Written by Laura | 6th February 2020 | Updated April 21 2023
Buddhism has a range of different cultures and traditions on both a local and national level. But even though the style of Buddha statues might vary regionally, they can be recognised by their hand gestures, or mudras, which each convey a spiritual meaning. There are over 100 different mudras – all of which have different values – but what do all of them mean? Eric Piffret, our Expert in Asian Art and iBuddhism, lists the most common Buddha statues so you can decipher what each statues’ hands stand for.
Buddha statues are commonplace in Buddhist cultures. Whether they're golden, fat, laughing or simply giant, these Buddha statues can be found indoors and outdoors, in gardens and in homes. While these silent, omnipotent and watchful figures might be everywhere, less is known about the actual meanings of their particular gestures. Each one, however, based on its hand and seating position, can mean something incredibly specific – as this guide reveals.
The bhumisparsha Buddha is always depicted in a seated position, with its right hand resting on its knee and fingers pointing towards the earth. The left hand rests on its lap with the palm facing upwards. ‘Bhumisparsha’ means ‘touching the earth’ or ‘calling the earth to witness’. This mudra represents the moment when Buddha became enlightened underneath the Bodhi tree.
Bhumisparsha is a symbol for enlightenment
The dhyana Buddha statue shows both hands resting in its lap. The back of its right hand is leaning on the palm of its left hand. Often the thumbs are touching each other, forming the mystic triangle. This is the meditation mudra, which symbolises wisdom. The Buddha used this gesture during his final meditation under the Bodhi tree when he attained enlightenment.
This mudra symbolises wisdom
The abhaya gesture shows the Buddha with its right hand raised, the palm facing outwards and the fingers upwards, while the left arm is next to the body. The Buddha can be depicted either in a standing or seated position. The mudra is the gesture of fearlessness. It shows the stage of the Buddha’s life immediately after achieving enlightenment.
The abhaya mudra symbolises fearlessness
The right arm of the varada statue falls downwards, with the palm facing towards the viewer. The five extended fingers represent the five perfections: generosity, morality, patience, effort and concentration. The varada mudra stands for compassion and charity and is often combined with other mudras.
The varada mudra represents compassion and charity
The karana gesture has its index finger and little finger pointing straight upwards, while the other fingers fold into the palm. The karana Buddha can be depicted both seated and standing. The meaning of this gesture is to ward off evil and to get rid of demons and negative energy.

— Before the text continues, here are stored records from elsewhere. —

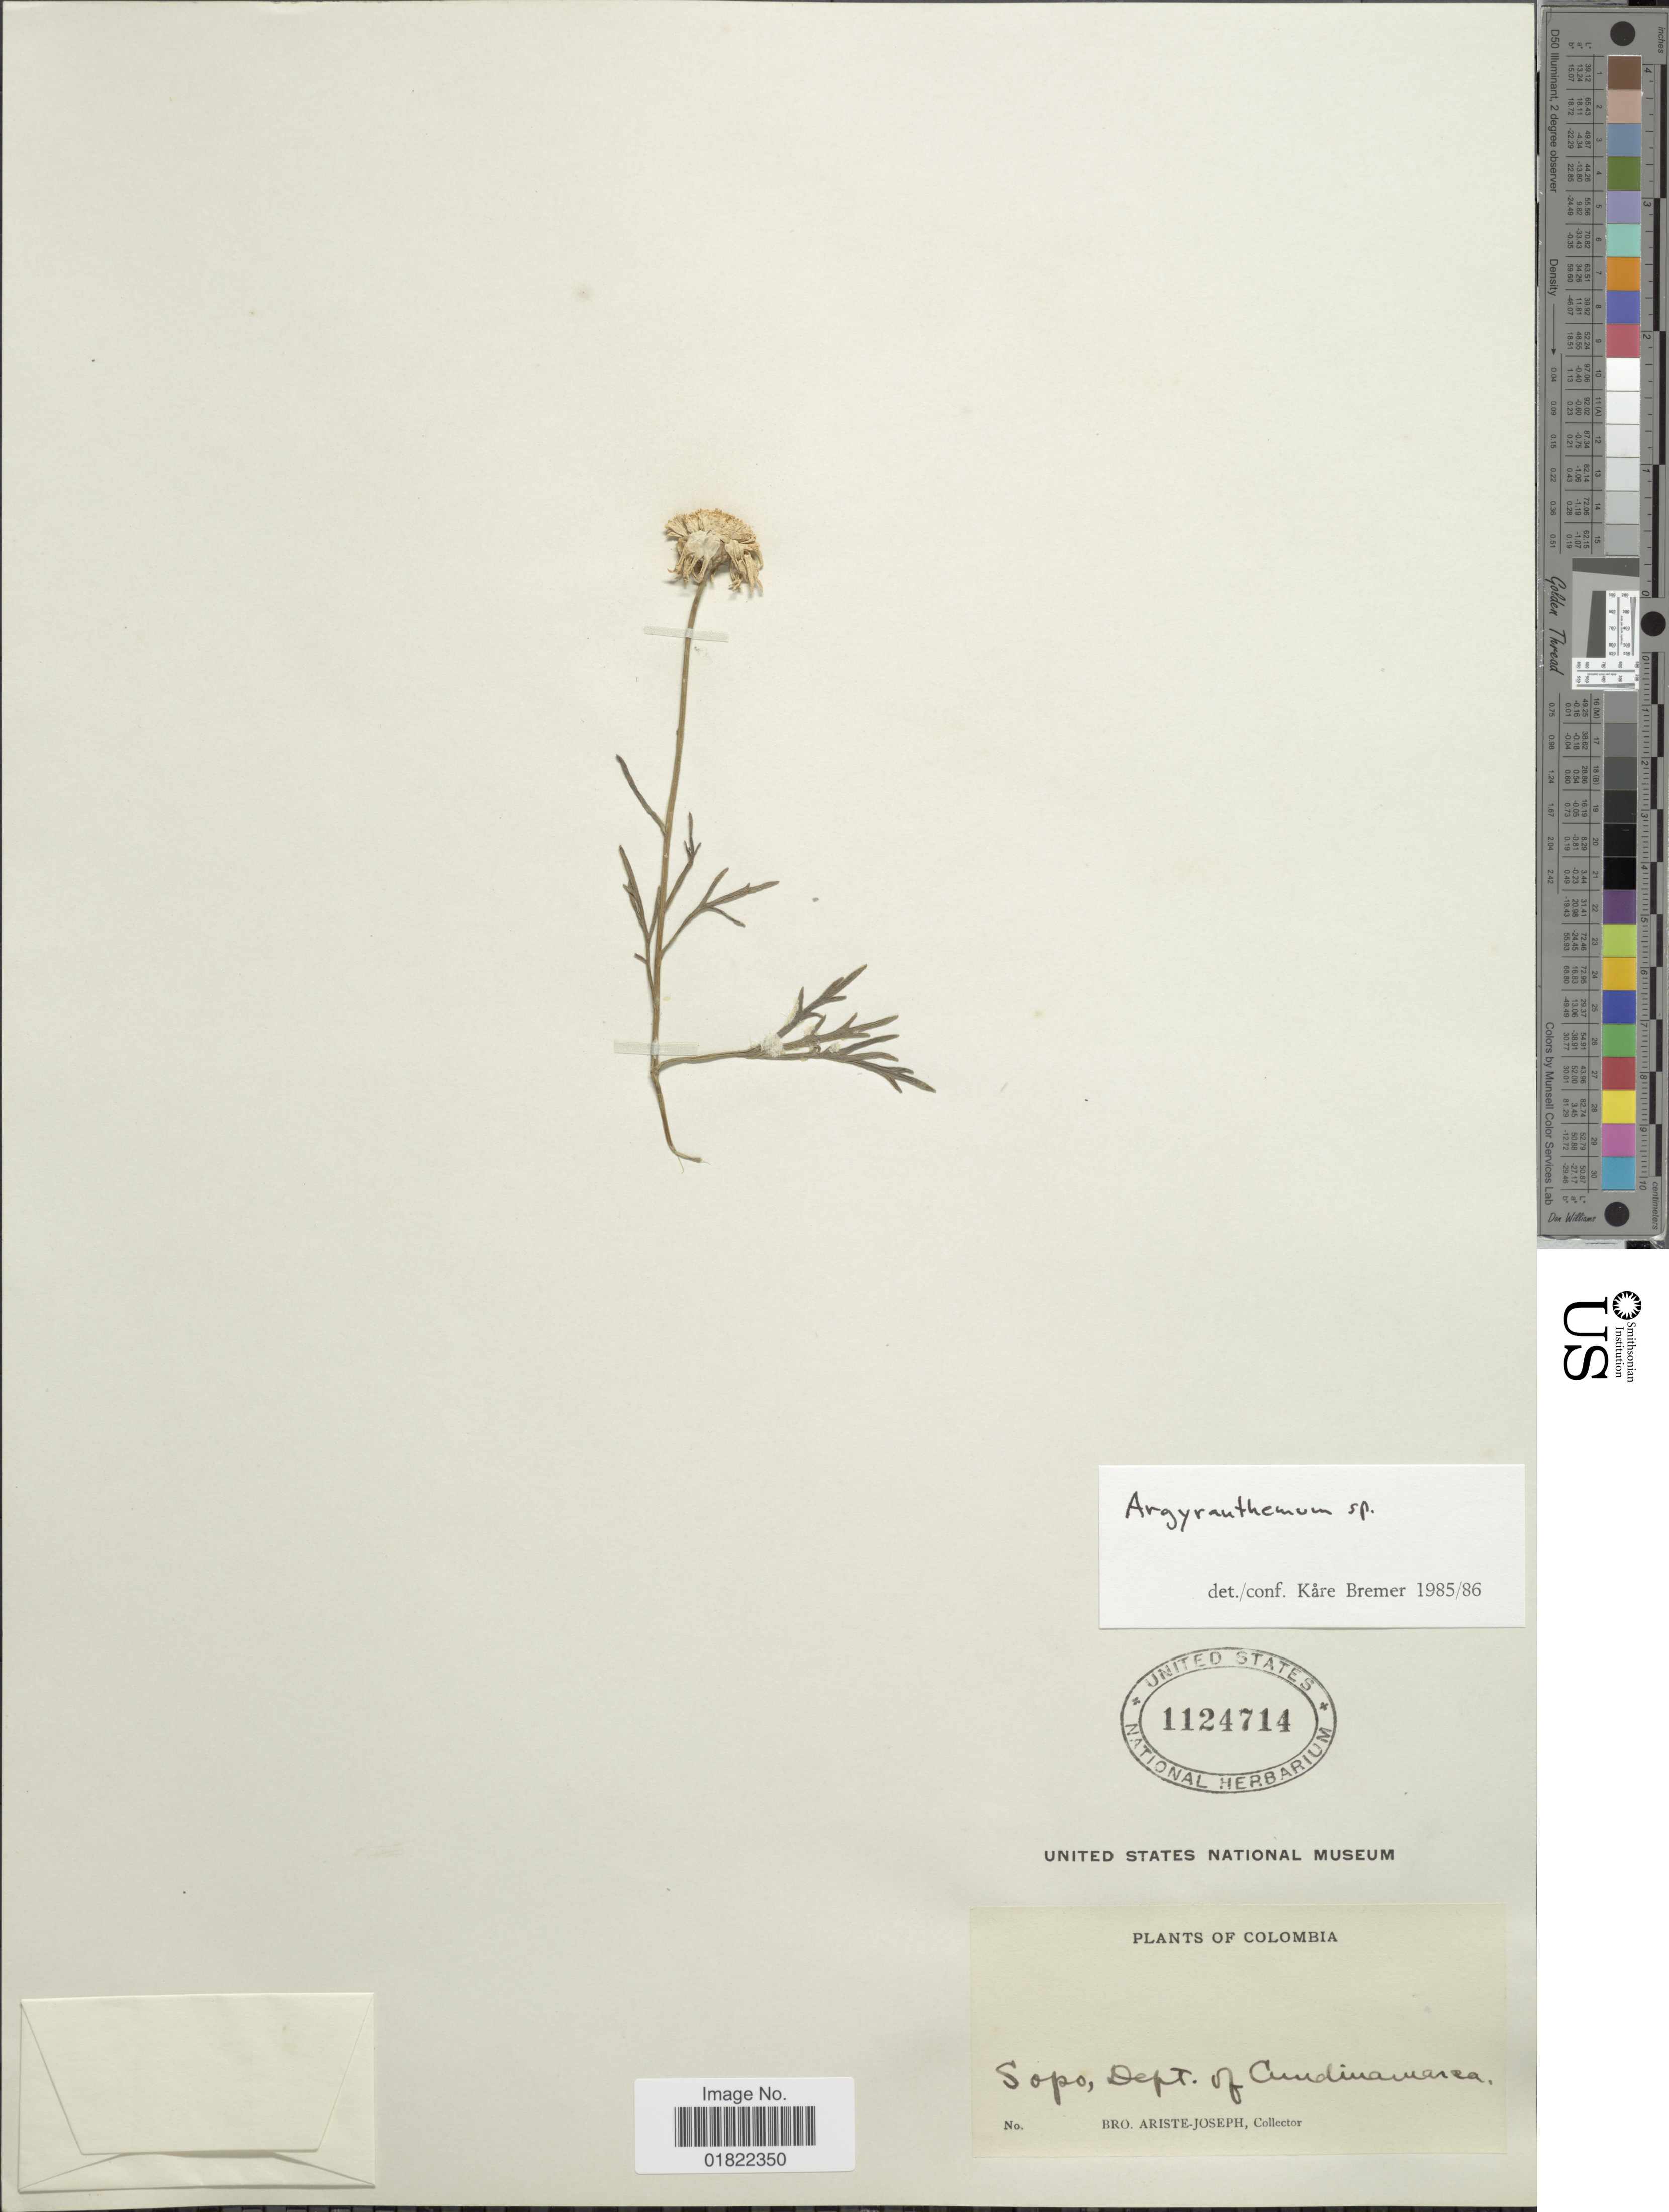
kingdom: Plantae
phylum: Tracheophyta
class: Magnoliopsida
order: Asterales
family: Asteraceae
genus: Argyranthemum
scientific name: Argyranthemum sp.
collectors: Bro. Ariste-Joseph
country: Colombia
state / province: Cundinamarca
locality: Sopo, Dept. of Cundinamarca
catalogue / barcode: US 1124714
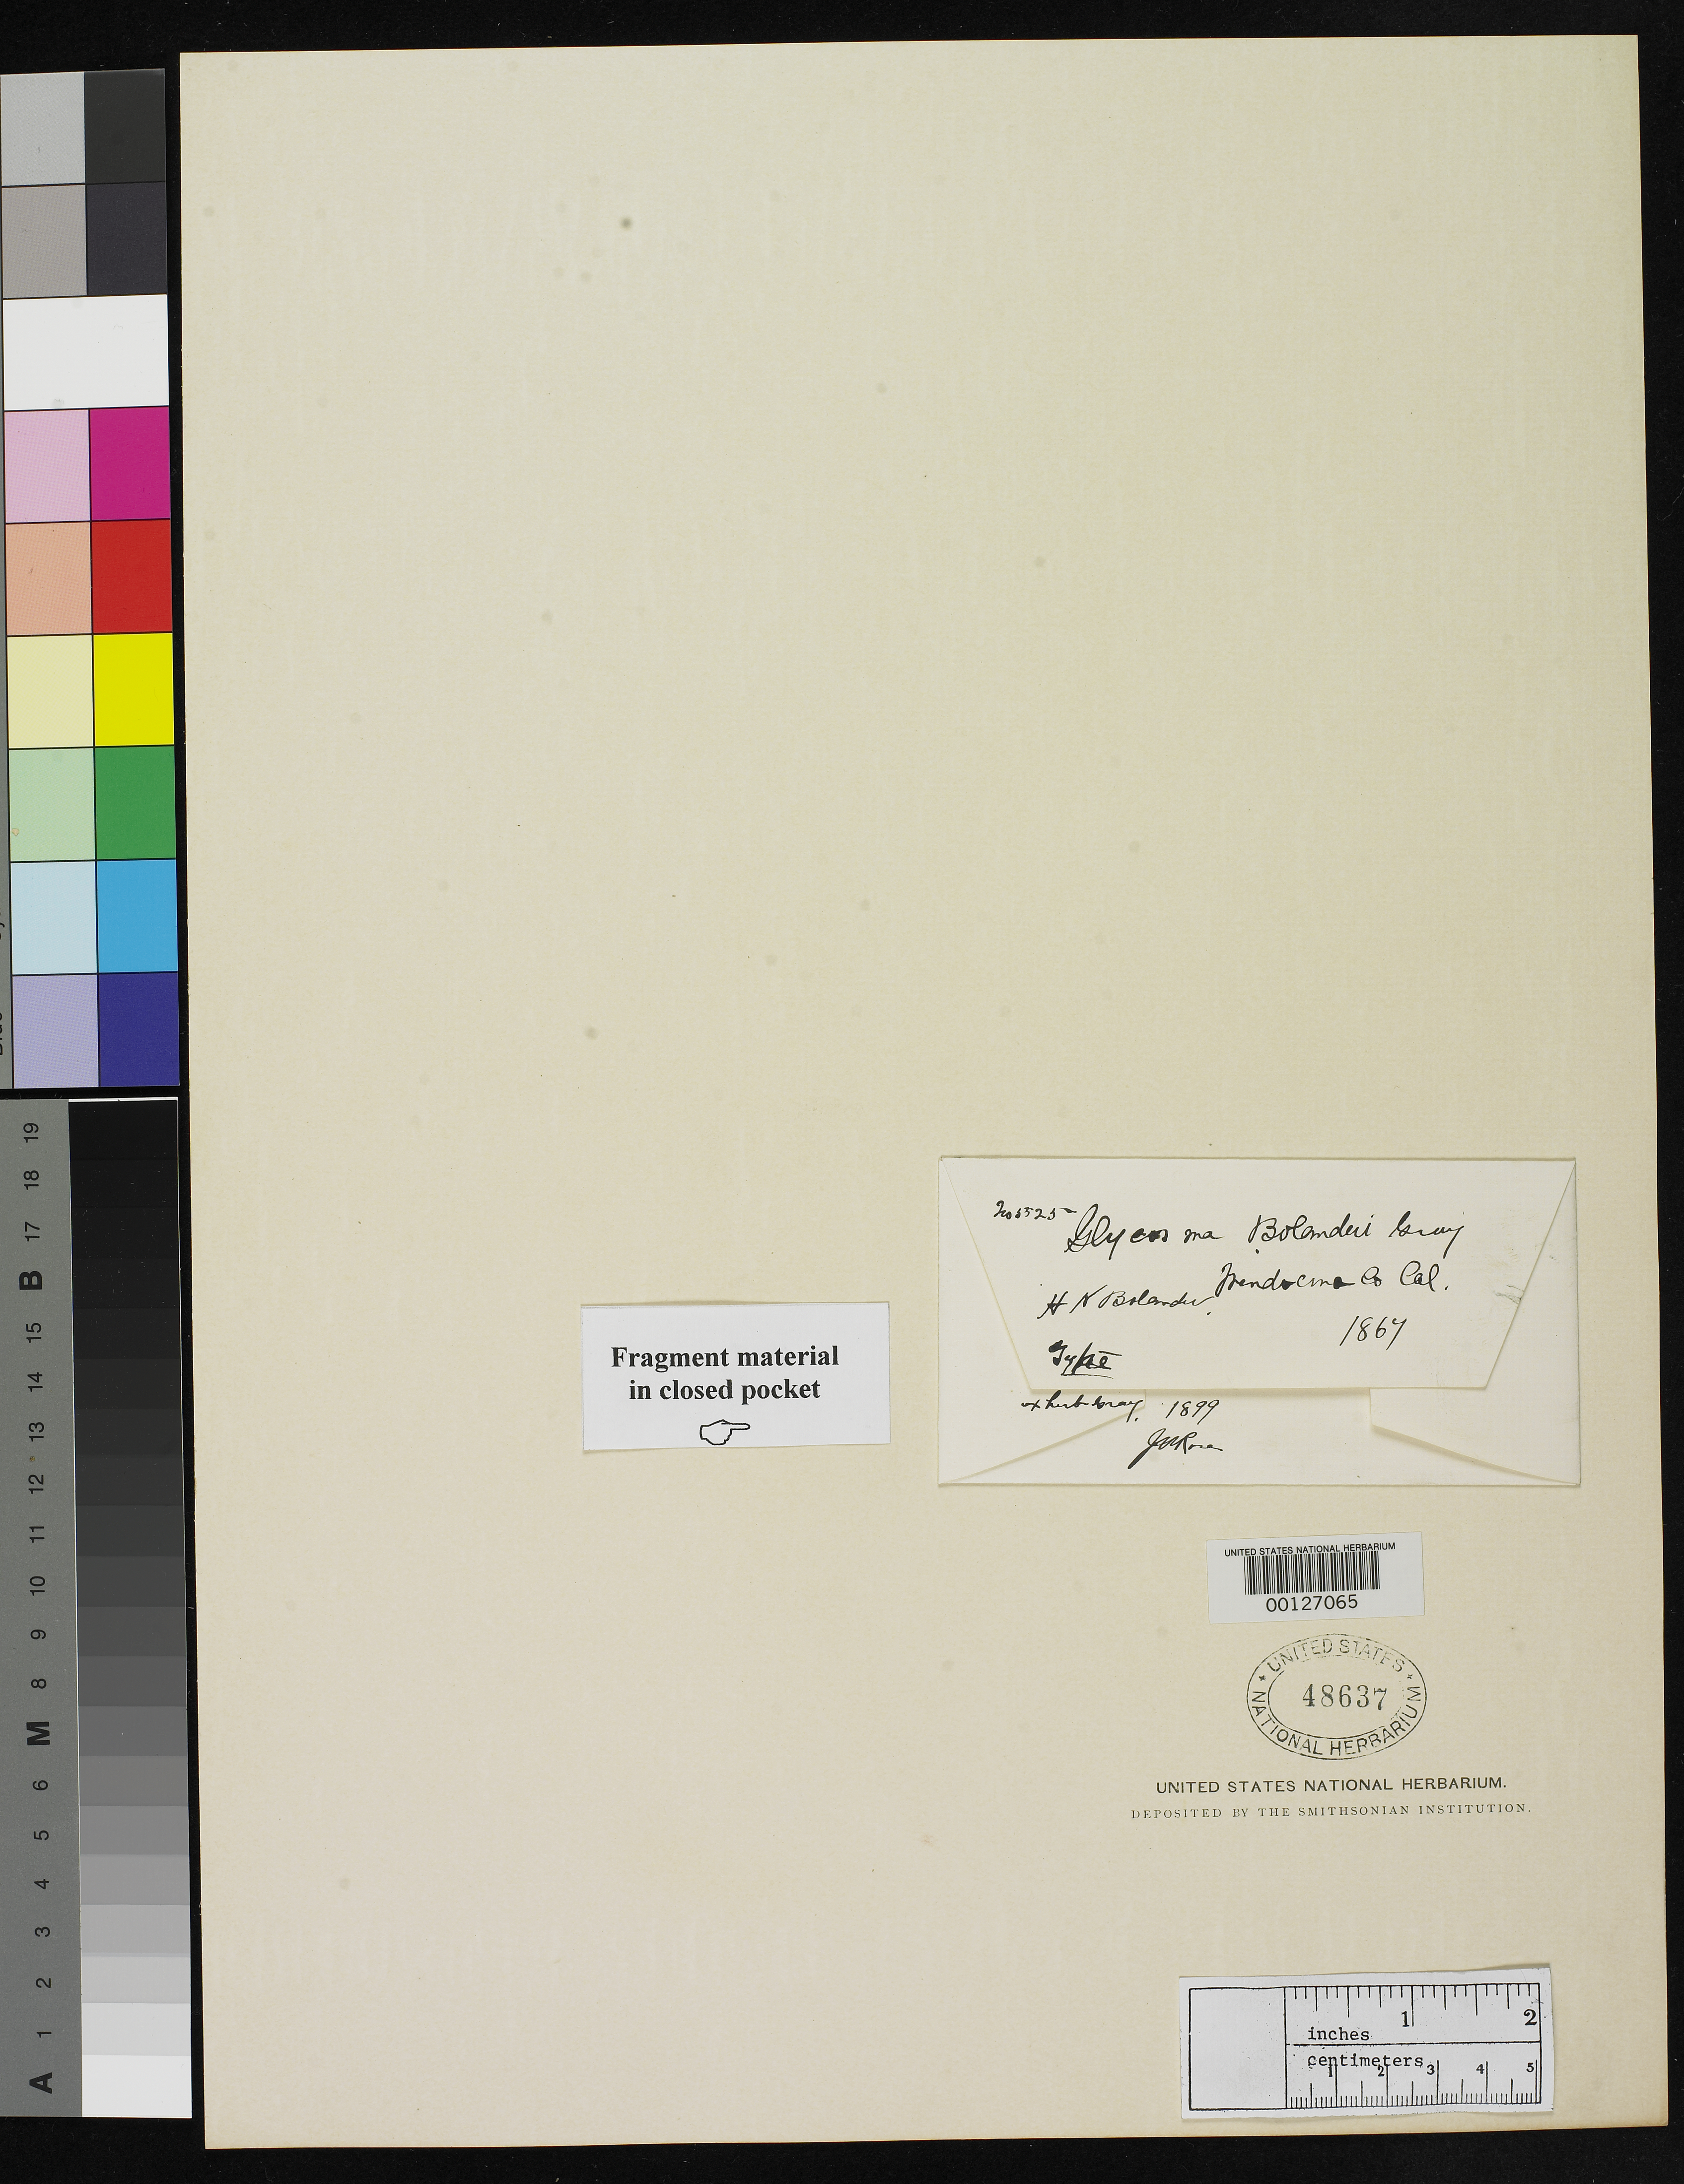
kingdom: Plantae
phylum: Tracheophyta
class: Magnoliopsida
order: Apiales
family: Apiaceae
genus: Myrrhis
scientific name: Myrrhis bolanderi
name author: A. Gray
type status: Type Collection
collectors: H. Bolander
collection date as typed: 1867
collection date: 1867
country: United States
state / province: California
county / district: Mendocino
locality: Lambert's Lake.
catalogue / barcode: US 48637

If demons are abound, the karana mudra is said to help
This mudra shows the tip of the middle finger on one hand, touching the tips of the thumb and index finger of the other hand, forming the mystic circle near the heart. This gesture represents setting the Wheel of the Dharma into motion. After the Buddha achieved enlightenment, he gave his first teaching to a companion in the Deer Park of Sarnath, and therefore it represents teaching.
This mudra represents setting the Wheel of Dharma into motion
In the Vitarka Mudra, the tips of the thumb and index finger touch each other and form a circle. The right hand is held up to the viewer and the left hand is resting in the lap. The Mudra symbolises the teaching phase in the life of Buddha and the circle stands for a never-ending flow of energy.
The vitarka mudra is said to represent the teaching phase and endless flow of energy in life
The statues all have a different significance to an event in the life of the buddha and carry an important message or lesson. Which one speaks to you the most?